According to our interpretation, schedule 2 of the 2022 Act is unclear about whether a company would be required to disclose the ultimate beneficial owner of any property owned by that company. Our worry is that there is a loophole in the law that talks about the beneficial owner but does not give us the tools to obtain disclosure of who is the ultimate beneficial owner of the property.
In recent years, we have seen ample evidence of how easy it can be for money launderers and the enablers of economic crime to exploit any grey area, perceived or actual, in the laws that apply to them. Therefore it is essential that the law is absolutely crystal clear on that point. It is about tightening up the law as it stands.
We already know that the beneficial ownership of property and other assets is often shrouded in layer on layer of corporate secrecy. In its official guidance and examples of best practice on beneficial ownership, the Financial Action Task Force draws a distinction between the ownership of a company on the one hand and the ultimate beneficial ownership of any assets held by that company on the other. The guidance makes it clear that they are not necessarily the same thing. One of the most salient differences is that although a company can be the legal owner of a property, the ultimate beneficial owner of that property will always be a natural person, or, in layman’s terms, a human being. It is not clear whether the current legal framework for the register of overseas entities is sufficiently clear on that point.
To make a significant difference in terms of transparency, the register must require all companies to disclose the ultimate beneficial owner of any UK property under their control. It must publish that information. I would be grateful to hear the Minister’s thoughts on whether the legislation currently provides an adequate degree of clarity. If he agrees that the requirements could be made clearer, I hope that we can trust that the necessary changes will be incorporated in the Bill, or set out in regulation.
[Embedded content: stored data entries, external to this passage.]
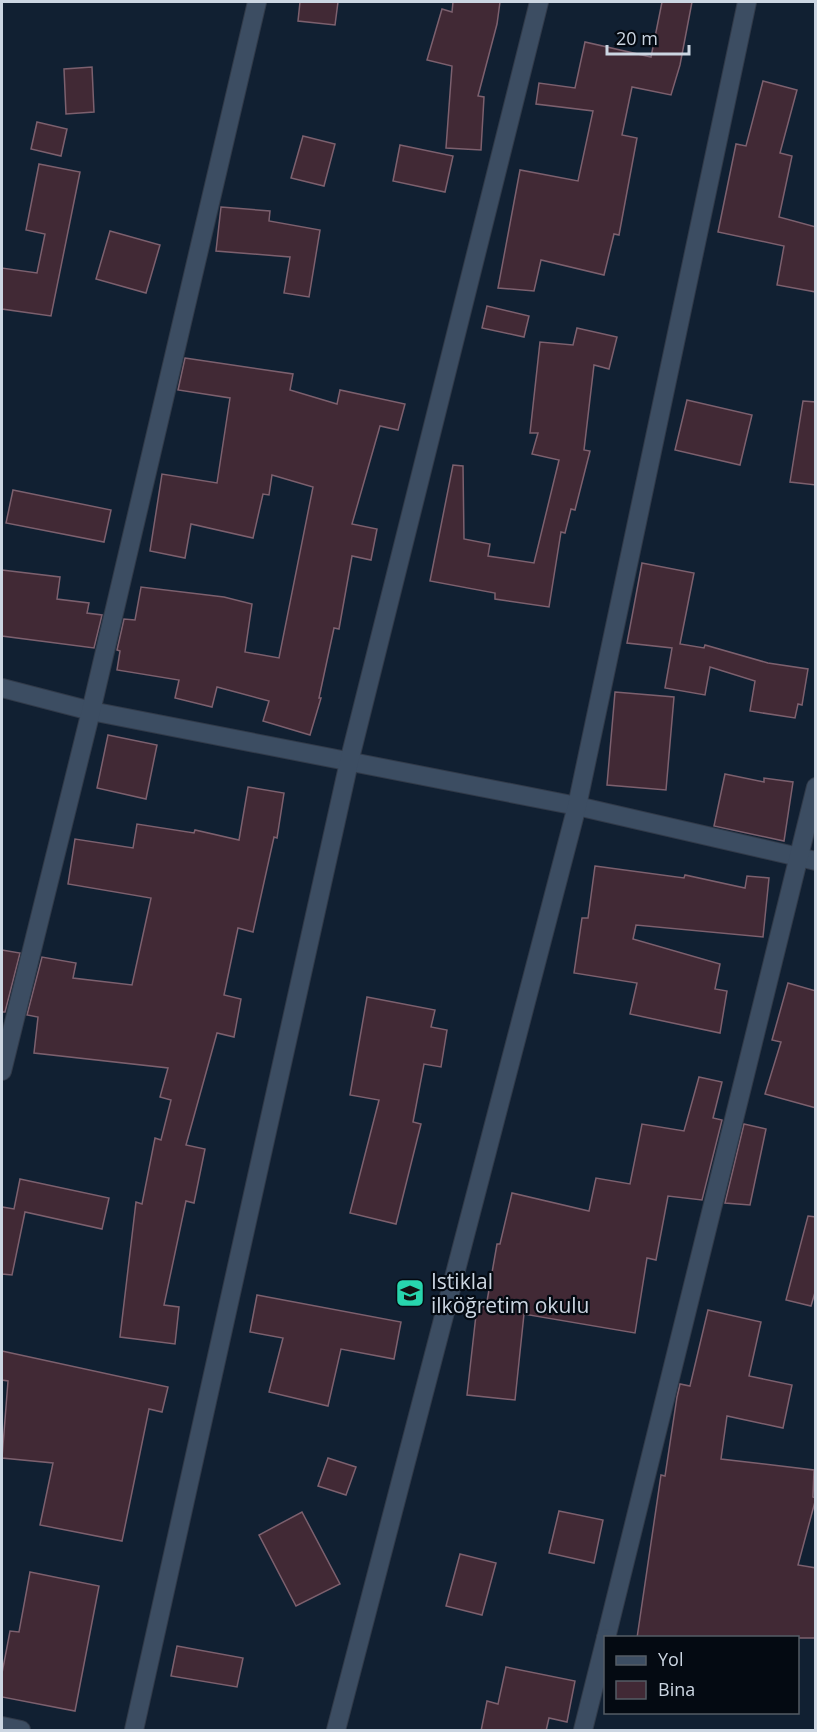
<svg xmlns="http://www.w3.org/2000/svg" width="817" height="1732" font-family="'Open Sans',sans-serif">
	<style>
		.building { fill: #412935; stroke: #7c606e; stroke-width: 1.5 }
		.lines { fill: none; stroke-linecap: round; stroke-linejoin: round }
		.minor-casing { stroke: #313a49; stroke-width: 20 }
		.minor { stroke: #3c4d62; stroke-width: 18 }
		.labels { text-anchor: middle; dominant-baseline: central; stroke-width: 4.5; stroke-linejoin: round; paint-order: stroke }
		.poi-label { font-size: 21px; fill: #ccd6e2; stroke: #040a12; text-anchor: start }
	</style>
	<rect width="100%" height="100%" fill="#112032"/>
	<g class="building">
		<path d="M 300,2 L 338,2 L 335,25 L 298,21 Z"/>
		<path d="M 453,2 L 500,2 L 497,24 L 478,96 L 484,97 L 481,150 L 446,148 L 452,66 L 427,60 L 442,9 L 452,12 Z"/>
		<path d="M 662,2 L 692,2 L 680,65 L 671,95 L 632,87 L 622,135 L 637,138 L 619,235 L 614,234 L 604,275 L 541,260 L 534,291 L 498,288 L 520,170 L 578,181 L 593,111 L 536,104 L 539,83 L 575,88 L 585,42 L 651,57 Z"/>
		<path d="M 92,67 L 94,112 L 66,114 L 64,69 Z"/>
		<path d="M 763,81 L 797,90 L 780,153 L 792,156 L 779,217 L 816,227 L 816,292 L 777,285 L 784,246 L 718,232 L 736,144 L 746,146 Z"/>
		<path d="M 37,122 L 67,129 L 61,156 L 31,149 Z"/>
		<path d="M 303,136 L 335,144 L 324,186 L 291,178 Z"/>
		<path d="M 400,145 L 453,156 L 445,192 L 393,181 Z"/>
		<path d="M 39,164 L 80,172 L 51,316 L 2,309 L 2,268 L 37,273 L 45,234 L 26,230 Z"/>
		<path d="M 221,207 L 270,211 L 269,221 L 320,230 L 309,297 L 284,293 L 290,257 L 216,251 Z"/>
		<path d="M 110,231 L 160,245 L 146,293 L 96,279 Z"/>
		<path d="M 487,306 L 529,316 L 524,337 L 482,328 Z"/>
		<path d="M 577,328 L 617,337 L 609,369 L 594,365 L 584,450 L 590,451 L 575,510 L 571,509 L 565,533 L 561,532 L 549,607 L 495,599 L 495,593 L 430,581 L 453,465 L 463,466 L 464,539 L 490,544 L 488,556 L 534,563 L 559,460 L 532,454 L 538,433 L 530,433 L 540,342 L 573,345 Z"/>
		<path d="M 185,358 L 293,374 L 290,390 L 337,404 L 340,390 L 405,404 L 398,430 L 380,426 L 352,524 L 377,529 L 371,560 L 352,556 L 339,629 L 334,628 L 319,698 L 321,698 L 310,735 L 263,721 L 269,701 L 217,687 L 212,707 L 175,698 L 179,680 L 117,670 L 120,651 L 117,650 L 124,619 L 135,620 L 141,587 L 224,597 L 252,604 L 245,652 L 279,658 L 313,487 L 272,475 L 269,495 L 263,494 L 253,538 L 191,524 L 185,558 L 150,551 L 162,474 L 217,483 L 230,398 L 178,390 Z"/>
		<path d="M 687,400 L 752,415 L 740,465 L 675,450 Z"/>
		<path d="M 803,401 L 816,402 L 816,485 L 790,482 Z"/>
		<path d="M 13,490 L 111,510 L 104,542 L 6,523 Z"/>
		<path d="M 642,563 L 694,573 L 680,644 L 704,648 L 705,645 L 768,663 L 808,669 L 802,705 L 798,704 L 795,718 L 750,711 L 755,681 L 710,667 L 705,695 L 665,688 L 672,648 L 627,643 Z"/>
		<path d="M 2,570 L 60,577 L 57,599 L 89,603 L 87,613 L 102,615 L 94,648 L 2,636 Z"/>
		<path d="M 615,692 L 674,697 L 666,790 L 607,785 Z"/>
		<path d="M 108,735 L 157,745 L 146,799 L 97,788 Z"/>
		<path d="M 725,774 L 764,782 L 764,778 L 793,782 L 784,841 L 714,826 Z"/>
		<path d="M 248,787 L 284,793 L 277,838 L 274,837 L 253,932 L 238,928 L 224,995 L 241,999 L 234,1037 L 217,1033 L 186,1145 L 205,1149 L 194,1203 L 186,1201 L 164,1305 L 179,1307 L 175,1344 L 120,1337 L 136,1202 L 142,1204 L 155,1138 L 161,1140 L 171,1100 L 160,1097 L 168,1068 L 34,1053 L 38,1017 L 27,1015 L 42,957 L 76,963 L 73,978 L 132,985 L 151,898 L 68,884 L 75,839 L 133,848 L 137,824 L 194,833 L 195,830 L 239,840 Z"/>
		<path d="M 595,866 L 684,878 L 685,875 L 745,888 L 747,876 L 769,878 L 763,937 L 636,925 L 633,939 L 720,964 L 715,989 L 727,991 L 720,1033 L 630,1014 L 637,983 L 574,973 L 582,918 L 588,918 Z"/>
		<path d="M 2,950 L 20,953 L 5,1012 L 2,1012 Z"/>
		<path d="M 788,983 L 816,991 L 816,1108 L 765,1094 L 781,1042 L 772,1040 Z"/>
		<path d="M 367,997 L 435,1010 L 431,1027 L 447,1030 L 441,1067 L 424,1064 L 413,1122 L 421,1124 L 396,1224 L 350,1213 L 379,1100 L 350,1095 Z"/>
		<path d="M 699,1077 L 722,1082 L 713,1118 L 722,1120 L 702,1200 L 668,1196 L 656,1260 L 647,1258 L 635,1333 L 524,1314 L 515,1400 L 467,1395 L 477,1306 L 486,1307 L 497,1244 L 500,1244 L 512,1193 L 589,1211 L 596,1178 L 630,1184 L 642,1124 L 684,1131 Z"/>
		<path d="M 744,1124 L 766,1129 L 750,1205 L 725,1203 Z"/>
		<path d="M 20,1179 L 109,1198 L 102,1229 L 25,1212 L 12,1275 L 2,1274 L 2,1207 L 14,1209 Z"/>
		<path d="M 808,1216 L 816,1217 L 816,1289 L 811,1306 L 786,1300 Z"/>
		<path d="M 257,1295 L 401,1322 L 394,1359 L 341,1349 L 328,1406 L 269,1392 L 283,1338 L 250,1332 Z"/>
		<path d="M 708,1310 L 761,1322 L 749,1376 L 792,1385 L 783,1428 L 727,1416 L 721,1459 L 814,1470 L 813,1497 L 816,1498 L 798,1565 L 816,1568 L 816,1638 L 637,1638 L 661,1475 L 665,1476 L 677,1397 L 680,1384 L 690,1386 Z"/>
		<path d="M 2,1351 L 168,1387 L 162,1412 L 149,1409 L 122,1541 L 40,1525 L 53,1463 L 2,1458 L 8,1381 L 2,1380 Z"/>
		<path d="M 328,1458 L 356,1467 L 346,1495 L 318,1486 Z"/>
		<path d="M 559,1511 L 603,1520 L 594,1563 L 549,1553 Z"/>
		<path d="M 302,1512 L 340,1584 L 296,1606 L 259,1535 Z"/>
		<path d="M 460,1554 L 496,1563 L 482,1615 L 446,1606 Z"/>
		<path d="M 30,1572 L 99,1586 L 75,1711 L 2,1697 L 2,1673 L 10,1631 L 19,1632 Z"/>
		<path d="M 177,1646 L 243,1658 L 237,1687 L 171,1676 Z"/>
		<path d="M 506,1667 L 575,1681 L 567,1722 L 549,1718 L 546,1731 L 481,1731 L 487,1701 L 498,1704 Z"/>
	</g>
	<g class="lines">
		<g class="minor-casing">
			<g id="minor">
				<path d="M 2,688 L 91,711 L 577,806 L 816,861"/>
				<path d="M 2,1071 L 91,711 L 257,2"/>
				<path d="M 606,1638 L 816,787"/>
				<path d="M 2,1726 L 21,1730"/>
				<path d="M 134,1730 L 349,762 L 539,2"/>
				<path d="M 336,1730 L 577,806 L 747,2"/>
				<path d="M 583,1730 L 606,1638"/>
			</g>
		</g>
		<use href="#minor" class="minor"/>
	</g>
	<defs>
		<g id="school-square" transform="scale(1.5)"><rect x="-9" y="-9" width="18" height="18" rx="4" fill="#28d5ad" stroke="#040a12"/><path d="M0-5L7-2L0 1L-7-2ZM-4 1L0 2.5L4 1V4Q0 6-4 4Z" fill="#111"/></g>
	</defs>
	<g fill-rule="evenodd">
		<use href="#school-square" x="410" y="1293"/>
	</g>
	<g class="labels">
		<g class="poi-label">
			<text x="431" y="1281">Istiklal<tspan x="431" dy="24">ilköğretim okulu</tspan></text>
		</g>
	</g>
	<rect width="817" height="1732" fill="none" stroke="#ccd6e2" stroke-width="6"/>
	<rect x="604" y="1636" width="195" height="78" fill="#040a12" stroke="#545c65" stroke-width="1.5"/>
	<rect x="616" y="1656" width="30" height="9" fill="#3c4d62" stroke="#545c65" stroke-width="1.5"/>
	<text x="658" y="1666" font-size="18" fill="#ccd6e2">Yol</text>
	<rect x="616" y="1681" width="30" height="18" fill="#412935" stroke="#545c65" stroke-width="1.5"/>
	<text x="658" y="1696" font-size="18" fill="#ccd6e2">Bina</text>
	<path d="M607 45v9h82v-9" fill="none" stroke="#ccd6e2" stroke-width="3"/>
	<text x="616" y="45" font-size="18" fill="#ccd6e2" stroke="#040a12" stroke-width="4.5" paint-order="stroke">20 m</text>
</svg>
Again, I thank the hon. Gentleman for tabling the new clause. I understand what he is seeking to do, and I support him in that endeavour. I believe that the intent behind the new clause is the concern that assets other than land can be used for illicit purposes, but I am not sure that the new clause, as drafted, serves to address that.
As the hon. Gentleman knows, overseas entities are required to register beneficial owners with Companies House. Those registered as the beneficial owners of the overseas entity are the same persons as the beneficial owners that the new clause seeks to make registerable. Any assets held by the overseas entity are ultimately owned by those already required to register with Companies House.
Say an overseas entity owns a case of whisky, so we know who is the beneficial owner of that case. Who then owns the bottles of whisky in the case? It is the same owner as the one who owns the case. There is no separate owner—they either own the case of whisky, or they do not. I honestly do not think that the new clause would achieve what the hon. Gentleman wants it to achieve. If we think about yachts and other property, if we know the beneficial owner of the company, we also know the owner of the assets inside it. I hope that the hon. Gentleman will withdraw the motion.
I thank the Minister for that clarification. What rang alarm bells with us were the comments of the Financial Action Task Force, which drew the distinction between the ownership of a company and the ultimate beneficial ownership of any assets held by that company. The Minister has made his position clear, and, again, we just agree to disagree. I beg to ask leave to withdraw the motion.
Clause, by leave, withdrawn.
Ordered, That further consideration be now adjourned. —(Scott Mann.)